TEXT PASSAGE –
Content starts

Despite releasing alongside a variety of games, including Project Gotham Racing 3 and Call of Duty 2, Condemned: Criminal Origins is absolutely the most creative and interesting game from the Xbox 360’s launch. It’s been over fifteen years since its release and it’s still a horrific and immersive experience.
Xbox believes in unifying generations
Condemned may have been an Xbox 360 launch title but it’s still available to experience on PC or on whatever Xbox you’re playing thanks to Microsoft’s commitment to backward compatibility. The availability of this game has helped keep it alive and allowed new people to experience the story of SCU Agent Ethan Thomas. It’s also helped highlight the staying power of horror. The genre benefits greatly from technology but there’s no straight line between better horror and more capable technology. Horror classics are typically wrapped tightly around atmosphere, storytelling, and player agency, which can be achieved through almost any means. Some of the scariest things I’ve ever experienced have been simple at first glances, like words on a page or a dimly lit room with inconsistent noise and a faint shadow I can almost ignore.
Bring Back Gotham City Impostors
Monolith Productions is more known for Middle-earth: Shadow of Mordor and the sequel, Shadow of War today but the clever mechanics and integrations between story and gameplay didn’t start in those games. Condemned may not have had a ‘Nemesis System’ but Monolith was still very aware of ludonarrative consonance and reducing the figurative distance between the player and the character they’re inhabiting. They also just know how to combine interesting gameplay with different worlds, like Gotham City Impostors.
Condemned takes place in the fictional Metro City where SCU Agent Ethan Thomas hunts and tracks down serial killers. Yeah, Monolith was inspired by Silence of the Lambs and Saw. The influence is soaked into the game and it’s a better experience as a result. The unsettling atmosphere and the character responses to the evil around them helped define those films, just like Condemned. Ethan and the player have no idea what they’re both capable of but they’re going to flashlight around and find out.
The game begins with Ethan arriving at the scene of a murder with a few other officers. His partner gives unsolicited advice to help Ethan. It’s done in a nice way and helps communicate their relationship. It also functions as a really good tutorial for the player. It’s honestly really clever. Games do things like this more often now but it felt magical at the time, even if Ethan is trudging through an abandoned building and looking for a murder victim.

Content ends

RECORD SET –
Content starts

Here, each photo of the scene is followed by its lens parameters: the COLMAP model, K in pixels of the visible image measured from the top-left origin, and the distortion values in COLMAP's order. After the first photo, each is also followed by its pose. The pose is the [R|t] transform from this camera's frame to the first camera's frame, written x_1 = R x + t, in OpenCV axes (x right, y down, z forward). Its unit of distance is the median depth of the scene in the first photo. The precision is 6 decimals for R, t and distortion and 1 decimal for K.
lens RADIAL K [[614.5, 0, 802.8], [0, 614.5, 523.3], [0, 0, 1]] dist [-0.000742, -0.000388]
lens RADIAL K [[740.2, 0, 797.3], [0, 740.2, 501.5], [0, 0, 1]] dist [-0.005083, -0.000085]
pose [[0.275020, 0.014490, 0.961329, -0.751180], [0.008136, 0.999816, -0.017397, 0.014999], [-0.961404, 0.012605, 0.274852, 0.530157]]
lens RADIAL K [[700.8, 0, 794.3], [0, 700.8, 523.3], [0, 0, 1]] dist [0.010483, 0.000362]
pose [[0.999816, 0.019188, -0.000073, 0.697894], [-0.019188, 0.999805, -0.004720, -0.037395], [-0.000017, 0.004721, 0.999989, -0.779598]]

Content ends

PARTS OF THE EXERCISE –
(1) Write out the passage on Condemned between "Despite releasing alongside" and "and immersive experience.", inclusive.
(2) Please give all the rows of Block 1 again, word for word.
The passage on Condemned and the rows are unrelated.

ANSWERS TO THE PROBLEMS –
(1)
Despite releasing alongside a variety of games, including Project Gotham Racing 3 and Call of Duty 2, Condemned: Criminal Origins is absolutely the most creative and interesting game from the Xbox 360’s launch. It’s been over fifteen years since its release and it’s still a horrific and immersive experience.

(2)
Here, each photo of the scene is followed by its lens parameters: the COLMAP model, K in pixels of the visible image measured from the top-left origin, and the distortion values in COLMAP's order. After the first photo, each is also followed by its pose. The pose is the [R|t] transform from this camera's frame to the first camera's frame, written x_1 = R x + t, in OpenCV axes (x right, y down, z forward). Its unit of distance is the median depth of the scene in the first photo. The precision is 6 decimals for R, t and distortion and 1 decimal for K.
lens RADIAL K [[614.5, 0, 802.8], [0, 614.5, 523.3], [0, 0, 1]] dist [-0.000742, -0.000388]
lens RADIAL K [[740.2, 0, 797.3], [0, 740.2, 501.5], [0, 0, 1]] dist [-0.005083, -0.000085]
pose [[0.275020, 0.014490, 0.961329, -0.751180], [0.008136, 0.999816, -0.017397, 0.014999], [-0.961404, 0.012605, 0.274852, 0.530157]]
lens RADIAL K [[700.8, 0, 794.3], [0, 700.8, 523.3], [0, 0, 1]] dist [0.010483, 0.000362]
pose [[0.999816, 0.019188, -0.000073, 0.697894], [-0.019188, 0.999805, -0.004720, -0.037395], [-0.000017, 0.004721, 0.999989, -0.779598]]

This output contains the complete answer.